There are multiple treatment options available to individuals suffering from retinal detachment, though the course of treatment will largely depend on the severity of the condition.
One potential course of treatment is laser photocoagulation, commonly referred to as laser eye surgery. This type of treatment involves the use of lasers to cauterize blood vessels within the retina, sealing off and preventing the spread of the detachment. This can be used in isolation or, more commonly, in conjunction with other treatment methods detailed below.
An alternative to laser coagulation, though based on the same operating principle, is cryotherapy, which replace laser cauterization with freezing.
Another treatment option is sclera therapy surgery. In this treatment, a silicon band is attached to the outer coating of the eye (the sclera). The subsequent buckling of the inner eye against the detached retina repositions it, helping it to reattach.
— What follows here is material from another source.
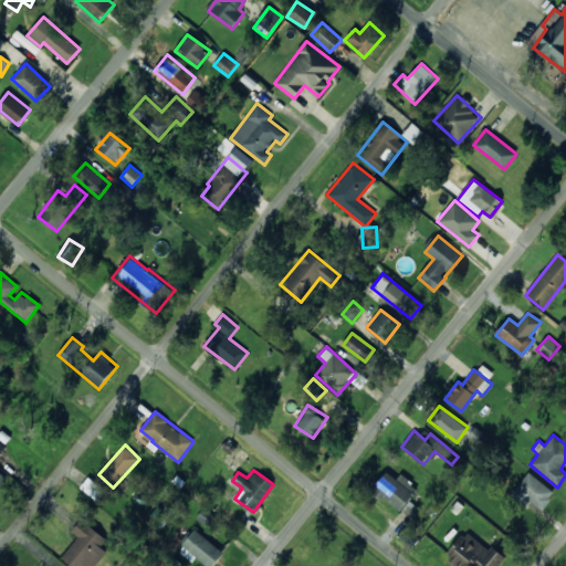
[(371,492),(401,512),(418,486),(400,474),(397,479),(385,471),(371,492)]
Reattachment can also be aided through the application of laser photocoagulation or cryotherapy to reduce the risk of future detachments.
An alternative, though less common, course of treatment is pneumatic retinopexy. This treatment, performed under local anaesthetic, involves the injection of a small gas bubble (typically sulphur hexafluoride or octafluoropropane) into the affected eye. Through the gas bubble maintaining contact with the retinal hole, and the use of laser photocoagulation or cryotherapy, the detached retina can be repositioned and sealed back into place.
A final treatment option is vitrectomy. In this treatment, the vitreous gel between the lens and retina is removed, and replaced with silicone oil or a gas bubble (the same as is used in pneumatic retinopexy). The effect of this is to push the detached retina back into position, wherein laser photocoagulation or cryotherapy is performed to seal it in position.